_About this exercise_
Your answer should be the lines of the data below that contain "include".
======== Dataset records
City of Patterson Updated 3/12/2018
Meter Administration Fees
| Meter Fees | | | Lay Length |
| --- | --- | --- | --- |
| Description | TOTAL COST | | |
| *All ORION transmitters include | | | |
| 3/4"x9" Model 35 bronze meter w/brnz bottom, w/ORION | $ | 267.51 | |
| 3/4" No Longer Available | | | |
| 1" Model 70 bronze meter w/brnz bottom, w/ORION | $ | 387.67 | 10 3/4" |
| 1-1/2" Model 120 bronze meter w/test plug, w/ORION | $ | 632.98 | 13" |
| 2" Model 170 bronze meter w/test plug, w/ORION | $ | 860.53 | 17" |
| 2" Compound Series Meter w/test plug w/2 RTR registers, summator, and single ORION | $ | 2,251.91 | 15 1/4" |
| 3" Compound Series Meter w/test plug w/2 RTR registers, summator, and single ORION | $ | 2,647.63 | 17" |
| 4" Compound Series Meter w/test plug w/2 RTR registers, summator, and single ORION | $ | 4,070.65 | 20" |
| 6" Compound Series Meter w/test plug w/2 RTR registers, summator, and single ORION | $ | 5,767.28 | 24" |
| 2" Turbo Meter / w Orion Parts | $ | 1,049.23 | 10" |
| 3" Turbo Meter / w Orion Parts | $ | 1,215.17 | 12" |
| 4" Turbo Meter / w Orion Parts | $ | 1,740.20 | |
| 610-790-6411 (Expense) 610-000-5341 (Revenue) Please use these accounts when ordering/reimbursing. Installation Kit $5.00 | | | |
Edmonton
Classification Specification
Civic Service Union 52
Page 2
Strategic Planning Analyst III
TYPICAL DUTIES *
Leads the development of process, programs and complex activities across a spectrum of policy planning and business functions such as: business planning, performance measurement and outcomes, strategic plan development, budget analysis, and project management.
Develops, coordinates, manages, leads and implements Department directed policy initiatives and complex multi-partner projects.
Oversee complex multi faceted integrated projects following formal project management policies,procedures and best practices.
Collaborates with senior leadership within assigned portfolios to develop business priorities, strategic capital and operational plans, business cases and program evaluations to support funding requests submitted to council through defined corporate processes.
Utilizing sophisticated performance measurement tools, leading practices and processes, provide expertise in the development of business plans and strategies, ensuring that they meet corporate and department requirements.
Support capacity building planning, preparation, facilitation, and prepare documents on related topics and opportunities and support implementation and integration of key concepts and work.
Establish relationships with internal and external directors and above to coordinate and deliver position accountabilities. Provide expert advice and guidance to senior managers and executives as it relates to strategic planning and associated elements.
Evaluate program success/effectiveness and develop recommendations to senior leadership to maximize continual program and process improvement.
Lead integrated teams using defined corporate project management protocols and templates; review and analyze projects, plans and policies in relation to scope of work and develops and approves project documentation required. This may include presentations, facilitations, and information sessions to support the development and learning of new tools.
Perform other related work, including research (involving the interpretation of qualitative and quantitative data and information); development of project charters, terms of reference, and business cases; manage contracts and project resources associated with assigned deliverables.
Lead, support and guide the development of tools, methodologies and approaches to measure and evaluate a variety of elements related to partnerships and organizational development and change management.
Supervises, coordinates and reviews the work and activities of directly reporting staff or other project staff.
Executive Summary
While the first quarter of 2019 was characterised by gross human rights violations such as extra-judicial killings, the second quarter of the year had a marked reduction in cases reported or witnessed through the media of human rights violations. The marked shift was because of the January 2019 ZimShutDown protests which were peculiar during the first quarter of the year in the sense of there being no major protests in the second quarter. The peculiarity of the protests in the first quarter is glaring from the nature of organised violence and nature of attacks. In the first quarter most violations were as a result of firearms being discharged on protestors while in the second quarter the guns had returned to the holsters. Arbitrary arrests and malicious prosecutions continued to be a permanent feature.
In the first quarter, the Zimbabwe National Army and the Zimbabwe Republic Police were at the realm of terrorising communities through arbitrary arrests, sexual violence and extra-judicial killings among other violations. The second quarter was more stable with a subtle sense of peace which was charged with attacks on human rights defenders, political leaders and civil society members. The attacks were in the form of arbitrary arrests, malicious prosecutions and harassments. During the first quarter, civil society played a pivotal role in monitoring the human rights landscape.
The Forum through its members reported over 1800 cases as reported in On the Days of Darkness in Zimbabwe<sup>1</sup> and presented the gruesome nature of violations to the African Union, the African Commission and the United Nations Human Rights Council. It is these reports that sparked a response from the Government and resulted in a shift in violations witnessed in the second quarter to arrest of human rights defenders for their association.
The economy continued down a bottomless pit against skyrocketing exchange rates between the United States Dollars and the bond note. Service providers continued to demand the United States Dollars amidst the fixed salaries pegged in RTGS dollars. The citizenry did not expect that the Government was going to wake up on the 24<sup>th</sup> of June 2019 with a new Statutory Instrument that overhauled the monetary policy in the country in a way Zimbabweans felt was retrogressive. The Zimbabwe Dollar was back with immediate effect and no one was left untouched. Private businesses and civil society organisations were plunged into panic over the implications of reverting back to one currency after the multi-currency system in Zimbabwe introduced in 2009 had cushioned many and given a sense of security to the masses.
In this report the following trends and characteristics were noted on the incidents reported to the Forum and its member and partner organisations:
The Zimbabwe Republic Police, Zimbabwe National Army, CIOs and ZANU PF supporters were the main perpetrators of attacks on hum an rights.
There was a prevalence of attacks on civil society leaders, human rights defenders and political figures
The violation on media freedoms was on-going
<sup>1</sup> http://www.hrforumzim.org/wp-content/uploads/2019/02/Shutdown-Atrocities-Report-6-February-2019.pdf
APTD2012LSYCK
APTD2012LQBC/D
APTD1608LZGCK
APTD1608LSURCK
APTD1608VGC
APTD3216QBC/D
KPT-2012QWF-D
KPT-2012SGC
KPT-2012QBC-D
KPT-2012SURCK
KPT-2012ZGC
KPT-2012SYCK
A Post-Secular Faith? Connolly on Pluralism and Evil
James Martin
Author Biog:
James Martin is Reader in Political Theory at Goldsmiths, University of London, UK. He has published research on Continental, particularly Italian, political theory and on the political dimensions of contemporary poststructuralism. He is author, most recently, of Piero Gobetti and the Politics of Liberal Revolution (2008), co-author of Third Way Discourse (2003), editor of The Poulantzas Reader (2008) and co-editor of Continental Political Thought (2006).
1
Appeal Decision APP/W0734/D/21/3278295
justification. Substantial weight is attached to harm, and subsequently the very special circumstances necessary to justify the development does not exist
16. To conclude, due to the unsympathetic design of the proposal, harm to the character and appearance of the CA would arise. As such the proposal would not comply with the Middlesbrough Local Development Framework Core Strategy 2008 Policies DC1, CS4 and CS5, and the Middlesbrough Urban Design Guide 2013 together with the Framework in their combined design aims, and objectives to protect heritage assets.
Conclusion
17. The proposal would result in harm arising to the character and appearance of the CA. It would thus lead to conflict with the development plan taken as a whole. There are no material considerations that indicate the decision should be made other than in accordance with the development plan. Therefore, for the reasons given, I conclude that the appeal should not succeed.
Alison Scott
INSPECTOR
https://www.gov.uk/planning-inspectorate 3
================
_Reply to the exercise_
| *All ORION transmitters include | | | |
Lead integrated teams using defined corporate project management protocols and templates; review and analyze projects, plans and policies in relation to scope of work and develops and approves project documentation required. This may include presentations, facilitations, and information sessions to support the development and learning of new tools.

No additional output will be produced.